Étant donné que la musique prend là encore une place tout aussi forte que dans ses derniers films, un bilan s’impose sur la question. Avec le recul, et même en connaissant l’amour de Lelouch pour les comédies musicales et leur impact émotionnel, on estimera que cela n’a jamais constitué son point fort, en particulier dès lors qu’il fait mine de laisser à la chanson – et surtout à ses paroles elles-mêmes – le soin d’expliciter les sentiments des personnages au lieu de se contenter de les accompagner. On aurait pu penser que le cas foireux des "Parisiens" et de "La Vertu des impondérables" lui avaient servi de leçon (le bide fut à chaque fois total et pas volé), mais non, tel un indécrottable garnement, Lelouch en remet encore une couche. Alors, certes, peut-être estime-t-il que « seules les chansons peuvent exprimer la folie des sentiments » (c’est presque la seule phrase de la chanson, autant dire que vous allez l’entendre une bonne vingtaine de fois !), mais ce qui est sûr, c’est que dans son cinéma, les chansons ont tendance à marteler le propos à intervalles réguliers, et ce avec des paroles répétées aux allures de sentences incontestables, histoire que le spectateur soit incité à bien s’incruster ces petites leçons de vie au fond de la caboche. Or, on le sait très bien, un propos humaniste que l’on s’efforce d’imposer à autrui avec si peu de subtilité, ça a tôt fait de virer au prêchi-prêcha pour neuneus.
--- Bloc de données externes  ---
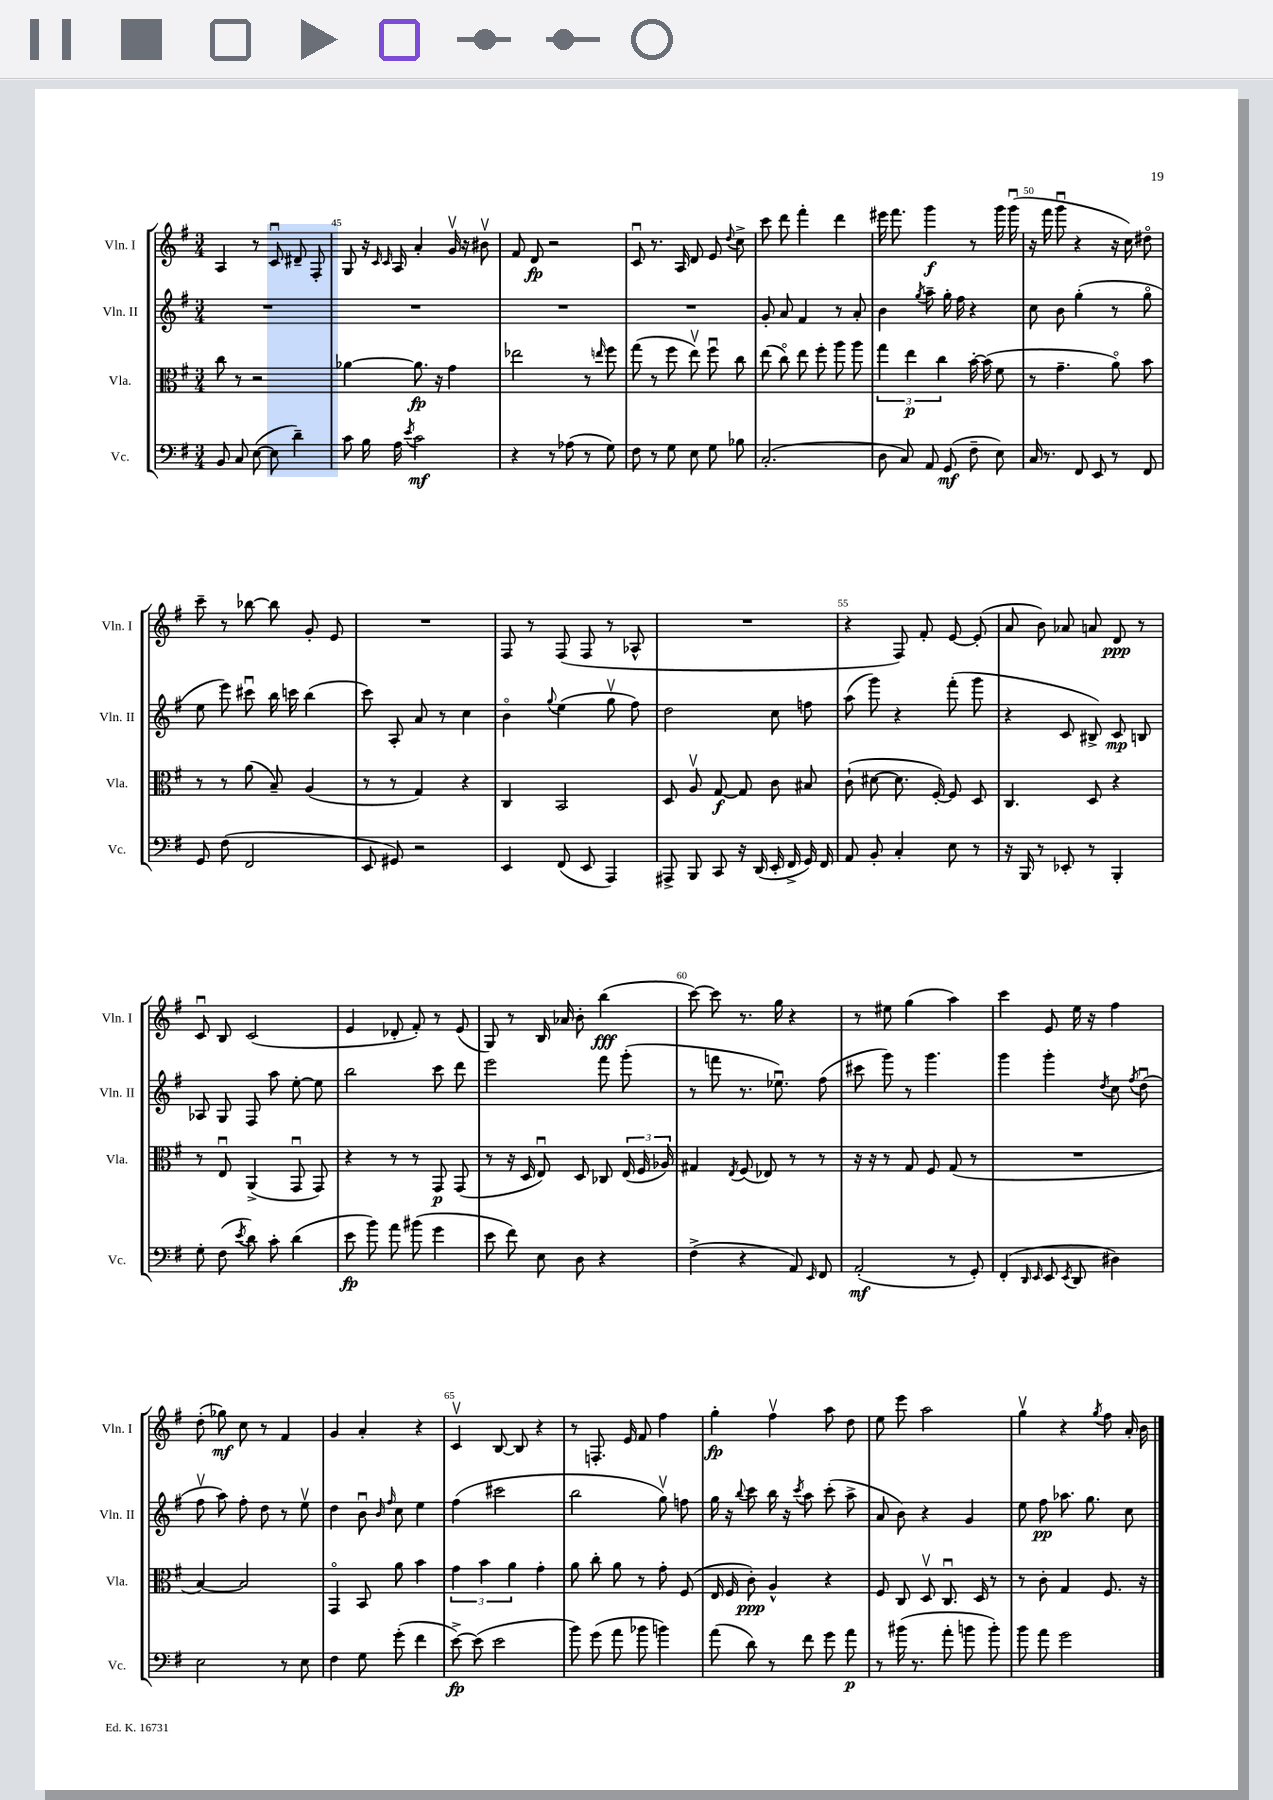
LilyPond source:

Oui, mais voilà… On aura beau lui faire une tonne de reproches (souvent à raison mais pas toujours) sur le contenu de ses films, Lelouch continue de prouver qu’il n’a de leçon à recevoir de personne sur le contenant. Que ce soit dans sa direction d’acteurs ou dans sa mise en scène, dans la (dé)construction narrative comme dans la précision de ses plans-séquences, son style kaléidoscopique continue d’avoir raison de toute critique. Là encore, "Finalement" impose une scénographie douce et chaleureuse qui, à terme, réussit à nous choper au passage et à nous embarquer dans sa ballade. Quand bien même ce que l’on voit est convenu et prévisible, on se sent plutôt bien à suivre ce qui nous est familier et (surtout) exempt du moindre cynisme. Et c’est peu dire que les acteurs ont de quoi sortir grandis de cet art imparable des « figures libres », en particulier un remarquable Kad Merad qui démonte ici son image de stakhanoviste du navet ni fait ni à faire pour embrasser un vrai beau rôle avec charisme et spontanéité – la fibre lelouchienne était même peut-être la corde qui manquait à son jeu d’acteur. Pour le reste, doit-on lire le titre du film comme l’adieu déguisé d’un artiste qui se sent déjà arriver au bout du chemin ? On laissera chacun juger si "Finalement" peut constituer un digne chant du cygne (l’auteur de ces lignes n’en est pas convaincu) tout en étant satisfait qu’il n’écorne en rien l’image du grand cinéaste qu’il est et qu’il restera quoi qu’on en dise.